After much reading and rereading of my multi-rejected novel, I realised it was time to work out exactly what I wanted to do. Give up? Or punish myself further?
Before deciding, I combed through it for the umpteenth time, and gave it my most critical eye yet. There was one particular chapter in the first quarter that, in my mind, was the best I’d ever written. Everything about it seemed to shine: pace, character, world building, description; only to deliver a surprising twist at the end.

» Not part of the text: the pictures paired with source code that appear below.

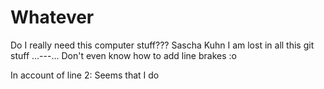 # Whatever
Do I really need this computer stuff???
Sascha Kuhn
I am lost in all this git stuff
...---...
Don't even know how to add line brakes :o


In account of line 2:
Seems that I do
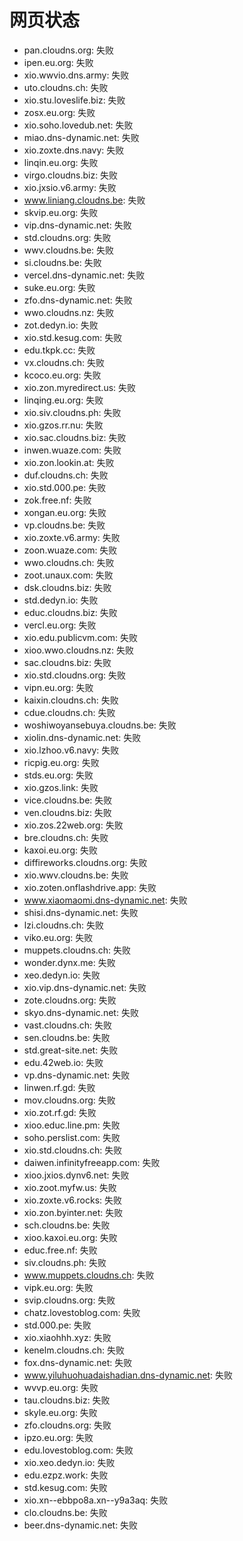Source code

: # 网页状态
- pan.cloudns.org: 失败
- ipen.eu.org: 失败
- xio.wwvio.dns.army: 失败
- uto.cloudns.ch: 失败
- xio.stu.loveslife.biz: 失败
- zosx.eu.org: 失败
- xio.soho.lovedub.net: 失败
- miao.dns-dynamic.net: 失败
- xio.zoxte.dns.navy: 失败
- linqin.eu.org: 失败
- virgo.cloudns.biz: 失败
- xio.jxsio.v6.army: 失败
- www.liniang.cloudns.be: 失败
- skvip.eu.org: 失败
- vip.dns-dynamic.net: 失败
- std.cloudns.org: 失败
- wwv.cloudns.be: 失败
- si.cloudns.be: 失败
- vercel.dns-dynamic.net: 失败
- suke.eu.org: 失败
- zfo.dns-dynamic.net: 失败
- wwo.cloudns.nz: 失败
- zot.dedyn.io: 失败
- xio.std.kesug.com: 失败
- edu.tkpk.cc: 失败
- vx.cloudns.ch: 失败
- kcoco.eu.org: 失败
- xio.zon.myredirect.us: 失败
- linqing.eu.org: 失败
- xio.siv.cloudns.ph: 失败
- xio.gzos.rr.nu: 失败
- xio.sac.cloudns.biz: 失败
- inwen.wuaze.com: 失败
- xio.zon.lookin.at: 失败
- duf.cloudns.ch: 失败
- xio.std.000.pe: 失败
- zok.free.nf: 失败
- xongan.eu.org: 失败
- vp.cloudns.be: 失败
- xio.zoxte.v6.army: 失败
- zoon.wuaze.com: 失败
- wwo.cloudns.ch: 失败
- zoot.unaux.com: 失败
- dsk.cloudns.biz: 失败
- std.dedyn.io: 失败
- educ.cloudns.biz: 失败
- vercl.eu.org: 失败
- xio.edu.publicvm.com: 失败
- xioo.wwo.cloudns.nz: 失败
- sac.cloudns.biz: 失败
- xio.std.cloudns.org: 失败
- vipn.eu.org: 失败
- kaixin.cloudns.ch: 失败
- cdue.cloudns.ch: 失败
- woshiwoyansebuya.cloudns.be: 失败
- xiolin.dns-dynamic.net: 失败
- xio.lzhoo.v6.navy: 失败
- ricpig.eu.org: 失败
- stds.eu.org: 失败
- xio.gzos.link: 失败
- vice.cloudns.be: 失败
- ven.cloudns.biz: 失败
- xio.zos.22web.org: 失败
- bre.cloudns.ch: 失败
- kaxoi.eu.org: 失败
- diffireworks.cloudns.org: 失败
- xio.wwv.cloudns.be: 失败
- xio.zoten.onflashdrive.app: 失败
- www.xiaomaomi.dns-dynamic.net: 失败
- shisi.dns-dynamic.net: 失败
- lzi.cloudns.ch: 失败
- viko.eu.org: 失败
- muppets.cloudns.ch: 失败
- wonder.dynx.me: 失败
- xeo.dedyn.io: 失败
- xio.vip.dns-dynamic.net: 失败
- zote.cloudns.org: 失败
- skyo.dns-dynamic.net: 失败
- vast.cloudns.ch: 失败
- sen.cloudns.be: 失败
- std.great-site.net: 失败
- edu.42web.io: 失败
- vp.dns-dynamic.net: 失败
- linwen.rf.gd: 失败
- mov.cloudns.org: 失败
- xio.zot.rf.gd: 失败
- xioo.educ.line.pm: 失败
- soho.perslist.com: 失败
- xio.std.cloudns.ch: 失败
- daiwen.infinityfreeapp.com: 失败
- xioo.jxios.dynv6.net: 失败
- xio.zoot.myfw.us: 失败
- xio.zoxte.v6.rocks: 失败
- xio.zon.byinter.net: 失败
- sch.cloudns.be: 失败
- xioo.kaxoi.eu.org: 失败
- educ.free.nf: 失败
- siv.cloudns.ph: 失败
- www.muppets.cloudns.ch: 失败
- vipk.eu.org: 失败
- svip.cloudns.org: 失败
- chatz.lovestoblog.com: 失败
- std.000.pe: 失败
- xio.xiaohhh.xyz: 失败
- kenelm.cloudns.ch: 失败
- fox.dns-dynamic.net: 失败
- www.yiluhuohuadaishadian.dns-dynamic.net: 失败
- wvvp.eu.org: 失败
- tau.cloudns.biz: 失败
- skyle.eu.org: 失败
- zfo.cloudns.org: 失败
- ipzo.eu.org: 失败
- edu.lovestoblog.com: 失败
- xio.xeo.dedyn.io: 失败
- edu.ezpz.work: 失败
- std.kesug.com: 失败
- xio.xn--ebbpo8a.xn--y9a3aq: 失败
- clo.cloudns.be: 失败
- beer.dns-dynamic.net: 失败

I loved this chapter so much, but it was at odds with the remainder of the novel. In other words, it was exceedingly pretty and a lot of fun, but failed to do anything to progress the plot. Was this a “darling”? I asked myself. Should I murder it in the way that has often been advised to aspiring novelists like myself?

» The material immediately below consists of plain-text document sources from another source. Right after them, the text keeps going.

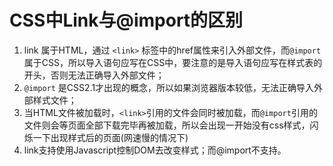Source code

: # CSS中Link与@import的区别

1. link 属于HTML，通过 `<link>` 标签中的href属性来引入外部文件，而`@import`属于CSS，所以导入语句应写在CSS中，要注意的是导入语句应写在样式表的开头，否则无法正确导入外部文件；
2. `@import` 是CSS2.1才出现的概念，所以如果浏览器版本较低，无法正确导入外部样式文件；
3. 当HTML文件被加载时，`<link>`引用的文件会同时被加载，而`@import`引用的文件则会等页面全部下载完毕再被加载，所以会出现一开始没有css样式，闪烁一下出现样式后的页面(网速慢的情况下)
4. link支持使用Javascript控制DOM去改变样式；而@import不支持。
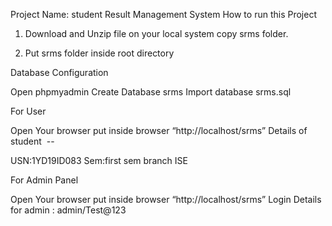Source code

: Project Name: student Result Management System
How to run this Project

1. Download and Unzip file on your local system copy srms folder.

2. Put srms folder inside root directory

Database Configuration

Open phpmyadmin
Create Database srms
Import database srms.sql

For User

Open Your browser put inside browser “http://localhost/srms”
Details of student  --

USN:1YD19ID083
Sem:first sem branch ISE

For Admin Panel

Open Your browser put inside browser “http://localhost/srms”
Login Details for admin : admin/Test@123
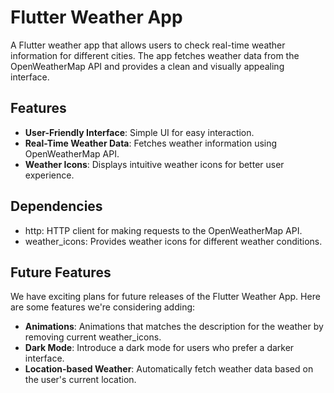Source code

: # Flutter Weather App

A Flutter weather app that allows users to check real-time weather information for different cities. The app fetches weather data from the OpenWeatherMap API and provides a clean and visually appealing interface.

## Features

- **User-Friendly Interface**: Simple UI for easy interaction.
- **Real-Time Weather Data**: Fetches weather information using OpenWeatherMap API.
- **Weather Icons**: Displays intuitive weather icons for better user experience.
  
## Dependencies
- http: HTTP client for making requests to the OpenWeatherMap API.
- weather_icons: Provides weather icons for different weather conditions.
  
## Future Features
We have exciting plans for future releases of the Flutter Weather App. Here are some features we're considering adding:

- **Animations**: Animations that matches the description for the weather by removing current weather_icons.
- **Dark Mode**: Introduce a dark mode for users who prefer a darker interface.
- **Location-based Weather**: Automatically fetch weather data based on the user's current location.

This chapter has to go, I decided. It obviously didn’t fit. Nevertheless, the thought of losing it made me not only sad, but increasingly apprehensive. Why discard something I loved? What could I do to make it work? Desperate, I reached for my box of editing patches – looking for any number of ploys to make the remainder of the novel match up.
I got to work, popping in a symbol here, adding a few allusions there. I made my character remember parts of that fabulous scene in dialogue, in flashback…
All quite useless really. After several thousand wasted words, and yet another string of rejections, it was time to face the truth, regardless of how difficult or unpalatable.
That darling had to go!
Fortunately truths aren’t always as black and white as they seem. In the end, I kept that chapter; then deleted the remainder of the novel instead.
So now, I had around 5,000 words of what used to be a 110,000 word manuscript. A good many months later, when the new draft took shape far better than expected, that darling chapter functioned in all the ways it was supposed to.
Looking back, I have nothing to regret.